### Supplied passage:
Iranian librarian and manuscript scholar

Mahmoud Mar'ashi Najafi or Seyyed Mahmoud Mar'ashi Najafi (born 1941) is an Iranian librarian, Bibliographer and manuscript expert. He is the director of Mar'ashi Najafi Library, which he says is one of the largest libraries in Iran and the world.

==Life and education==
Seyyed Mahmoud Mar'ashi Najafi, the eldest son of Shahab ud-Din Mar'ashi Najafi and the grandson of Seyyed Shamsuddin Mahmoud Mar'ashi Najafi, was born in 1941 in Qom, Iran. After elementary and high school in Qom, he started learning Islamic seminary sciences, studied the basics and first levels with prominent professors such as Fazel Lankarani, Seyyed Mahdi Lajevardi, Abutaleb Tajlil Tabrizi, Mohammad Sadegh Nasiri Sarabi, Mohammad Taghi Sotoudeh and Seyyed Ahmad Varamini. He then learned the highest level of seminary lessons from his father, who was a distinguished professor, and until the last days of his father's life, he was his disciple. In addition to studying religious sciences, Mar'ashi studied books and treatises of the ancients and the late in these fields due to his great interest in the sciences of rijal, genealogy, bibliography and codicology. In this way, he used his father's instructions and experiences a lot and gradually became an expert. He has received many permissions from many professors and elders. He then entered the academic sciences in the field of sociology. Mar'ashi continued his studies in sociology, first at the University of Tehran and then at the University of London, and in 1985 received a doctorate in sociology from the University of London.

Data drawn from a collection:
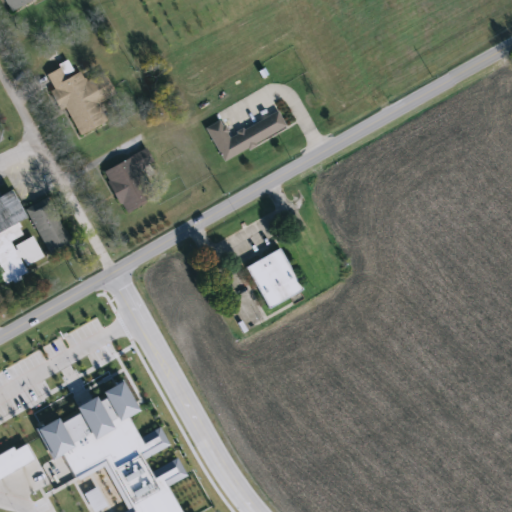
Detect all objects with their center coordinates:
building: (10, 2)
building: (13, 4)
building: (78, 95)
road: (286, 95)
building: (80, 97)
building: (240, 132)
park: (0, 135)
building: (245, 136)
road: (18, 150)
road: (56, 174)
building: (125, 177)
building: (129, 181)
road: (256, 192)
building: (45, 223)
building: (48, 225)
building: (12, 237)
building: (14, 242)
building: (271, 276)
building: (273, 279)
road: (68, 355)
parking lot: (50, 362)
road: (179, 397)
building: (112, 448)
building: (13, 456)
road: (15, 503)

### Instructions for the task:
From the passage on Mahmoud Mar'ashi Najafi, reproduce word for word the part that opens with "Iranian librarian and" and closes with "and the world.". None of the items are needed.

### Solution for this problem:
Iranian librarian and manuscript scholar

Mahmoud Mar'ashi Najafi or Seyyed Mahmoud Mar'ashi Najafi (born 1941) is an Iranian librarian, Bibliographer and manuscript expert. He is the director of Mar'ashi Najafi Library, which he says is one of the largest libraries in Iran and the world.